Inshore waters where children and anglers could in recent years observe and catch a great variety of sea life, are now largely sterile apart the presence of hardy lugworms, barnacles and some shellfish which in many locations are unsafe to eat. The upper Moray Firth in Scotland was devoid of fish life for 10 years after the closure of the aluminium plant in Invergordon, which dumped much of its waste in the area. Most fishermen and anglers in the region attribute the absence of sea life to that one industrial plant.
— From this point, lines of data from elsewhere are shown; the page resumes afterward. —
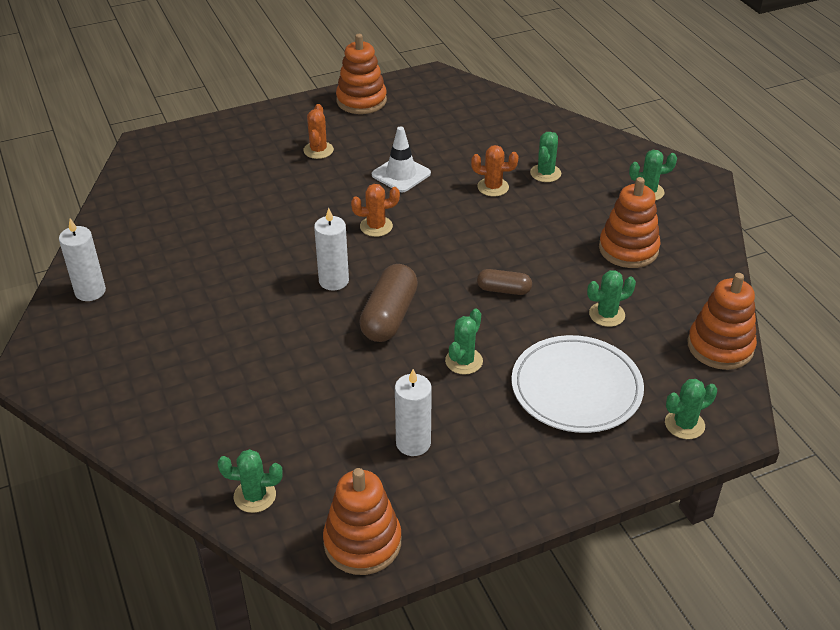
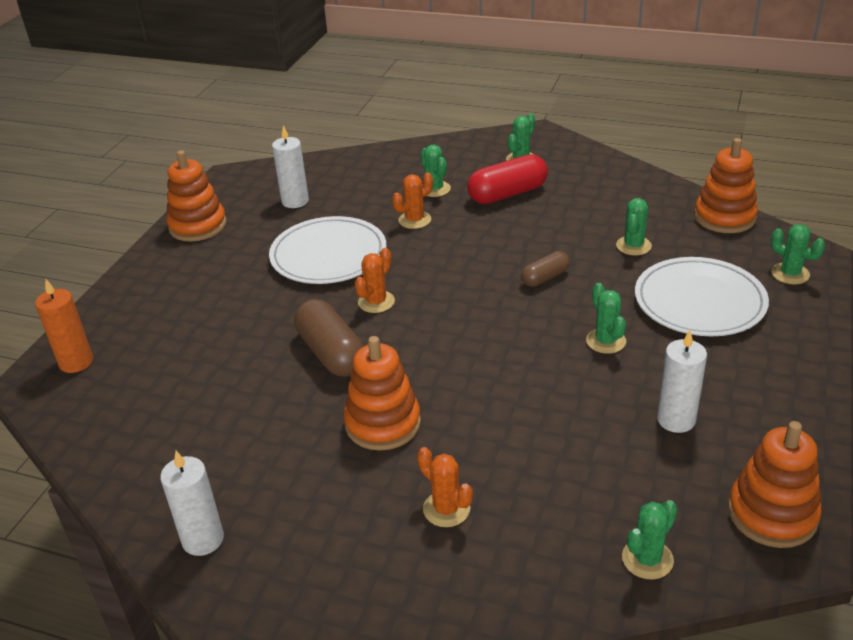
camera: 45 degrees left, 5 degrees down
(179, 146) = (76, 362): none -> orange candle
(318, 150) = (225, 282): orange cactus -> orange cactus (446, 509)
(333, 281) = (414, 361): white candle -> white candle (295, 201)
(389, 316) = (502, 353): brown capsule -> brown capsule (331, 353)
(401, 174) = (328, 255): white traffic cone -> white plate
(589, 212) = (507, 194): none -> red capsule
(628, 249) = (573, 199): orange stacking toy -> orange stacking toy (383, 423)
(684, 424) = (790, 274): green cactus -> green cactus turned 60 degrees counterclockwise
Some believe the strange disease affecting Moray Firth dolphins may have started as a result of the aluminium chemical waste.

Asia and Africa have few effective controls on dumping. Deforestation is causing soil erosion and coastal pollution. The bottom of the once pristine Manila Bay and the adjacent freshwater Laguna de Bay has been covered with a blanket of plastic bags and similar garbage for many years. Destruction of the sea-bed environment is proceeding apace off the shores of tropical countries as coral is mined and collected to supply tourist markets and as living coral beds are killed by the effects of dynamite and cyanide fishing (the latter being utilized in the capture of wild fish for the aquarium fish trade).